Work instruction:
Would you restate the full listing word for word and omit its pictures?

Given entries:
——————————
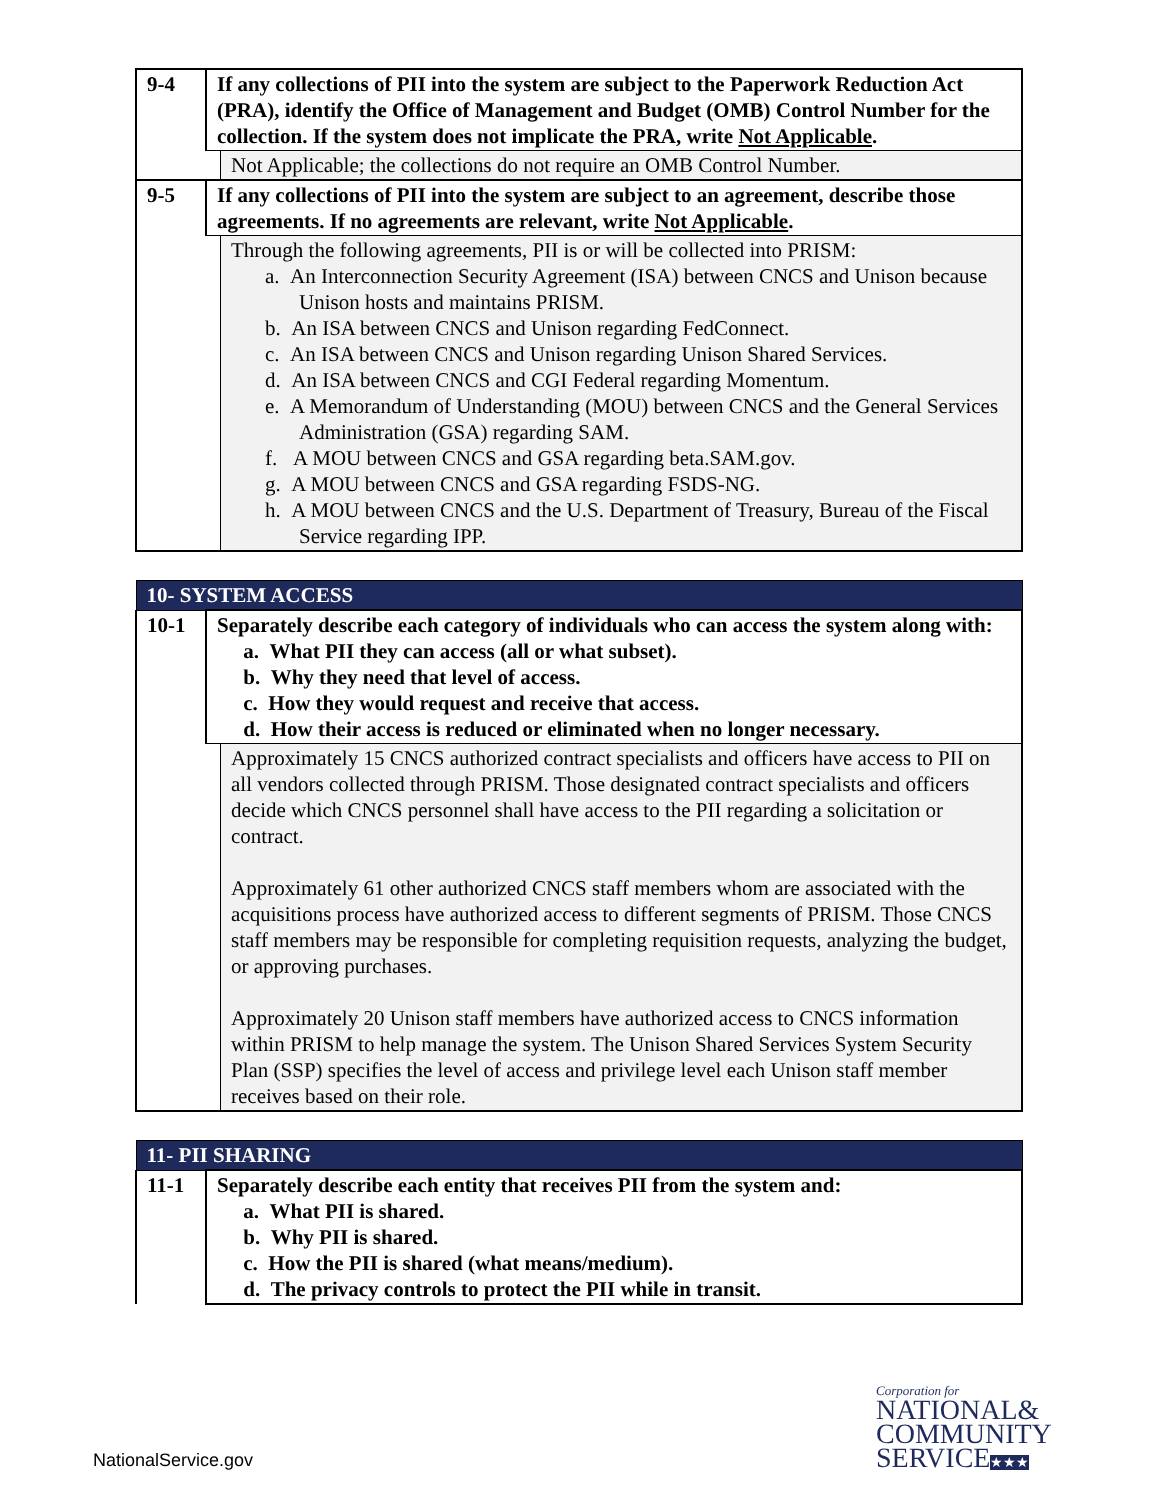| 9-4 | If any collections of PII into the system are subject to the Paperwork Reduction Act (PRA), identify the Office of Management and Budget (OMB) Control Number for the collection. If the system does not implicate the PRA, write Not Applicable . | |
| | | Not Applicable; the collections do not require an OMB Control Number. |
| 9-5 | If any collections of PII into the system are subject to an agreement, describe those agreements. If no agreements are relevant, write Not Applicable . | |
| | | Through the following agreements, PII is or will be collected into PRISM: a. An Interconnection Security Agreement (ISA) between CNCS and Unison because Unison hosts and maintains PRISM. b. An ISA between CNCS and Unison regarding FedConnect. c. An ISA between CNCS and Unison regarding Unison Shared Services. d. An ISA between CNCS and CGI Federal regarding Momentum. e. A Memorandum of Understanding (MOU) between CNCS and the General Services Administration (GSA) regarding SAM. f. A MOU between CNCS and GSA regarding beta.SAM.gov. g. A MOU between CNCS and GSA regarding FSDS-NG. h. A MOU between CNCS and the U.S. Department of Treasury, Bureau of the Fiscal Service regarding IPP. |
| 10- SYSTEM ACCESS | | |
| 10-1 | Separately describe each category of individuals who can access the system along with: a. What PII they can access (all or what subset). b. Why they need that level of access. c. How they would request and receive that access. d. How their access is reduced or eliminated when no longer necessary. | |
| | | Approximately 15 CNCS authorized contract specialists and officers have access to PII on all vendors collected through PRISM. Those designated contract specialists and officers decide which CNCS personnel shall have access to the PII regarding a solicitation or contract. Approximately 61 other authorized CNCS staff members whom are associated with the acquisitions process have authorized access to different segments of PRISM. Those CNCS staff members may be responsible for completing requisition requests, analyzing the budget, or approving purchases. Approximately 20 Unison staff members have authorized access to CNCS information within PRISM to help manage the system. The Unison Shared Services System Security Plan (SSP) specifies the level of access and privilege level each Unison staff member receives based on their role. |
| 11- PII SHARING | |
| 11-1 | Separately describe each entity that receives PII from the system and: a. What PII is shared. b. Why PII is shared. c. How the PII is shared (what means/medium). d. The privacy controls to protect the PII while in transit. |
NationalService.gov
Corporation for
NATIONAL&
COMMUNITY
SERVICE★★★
——————————
Task response:
| 9-4 | If any collections of PII into the system are subject to the Paperwork Reduction Act (PRA), identify the Office of Management and Budget (OMB) Control Number for the collection. If the system does not implicate the PRA, write Not Applicable . | |
| | | Not Applicable; the collections do not require an OMB Control Number. |
| 9-5 | If any collections of PII into the system are subject to an agreement, describe those agreements. If no agreements are relevant, write Not Applicable . | |
| | | Through the following agreements, PII is or will be collected into PRISM: a. An Interconnection Security Agreement (ISA) between CNCS and Unison because Unison hosts and maintains PRISM. b. An ISA between CNCS and Unison regarding FedConnect. c. An ISA between CNCS and Unison regarding Unison Shared Services. d. An ISA between CNCS and CGI Federal regarding Momentum. e. A Memorandum of Understanding (MOU) between CNCS and the General Services Administration (GSA) regarding SAM. f. A MOU between CNCS and GSA regarding beta.SAM.gov. g. A MOU between CNCS and GSA regarding FSDS-NG. h. A MOU between CNCS and the U.S. Department of Treasury, Bureau of the Fiscal Service regarding IPP. |
| 10- SYSTEM ACCESS | | |
| 10-1 | Separately describe each category of individuals who can access the system along with: a. What PII they can access (all or what subset). b. Why they need that level of access. c. How they would request and receive that access. d. How their access is reduced or eliminated when no longer necessary. | |
| | | Approximately 15 CNCS authorized contract specialists and officers have access to PII on all vendors collected through PRISM. Those designated contract specialists and officers decide which CNCS personnel shall have access to the PII regarding a solicitation or contract. Approximately 61 other authorized CNCS staff members whom are associated with the acquisitions process have authorized access to different segments of PRISM. Those CNCS staff members may be responsible for completing requisition requests, analyzing the budget, or approving purchases. Approximately 20 Unison staff members have authorized access to CNCS information within PRISM to help manage the system. The Unison Shared Services System Security Plan (SSP) specifies the level of access and privilege level each Unison staff member receives based on their role. |
| 11- PII SHARING | |
| 11-1 | Separately describe each entity that receives PII from the system and: a. What PII is shared. b. Why PII is shared. c. How the PII is shared (what means/medium). d. The privacy controls to protect the PII while in transit. |
NationalService.gov
Corporation for
NATIONAL&
COMMUNITY
SERVICE★★★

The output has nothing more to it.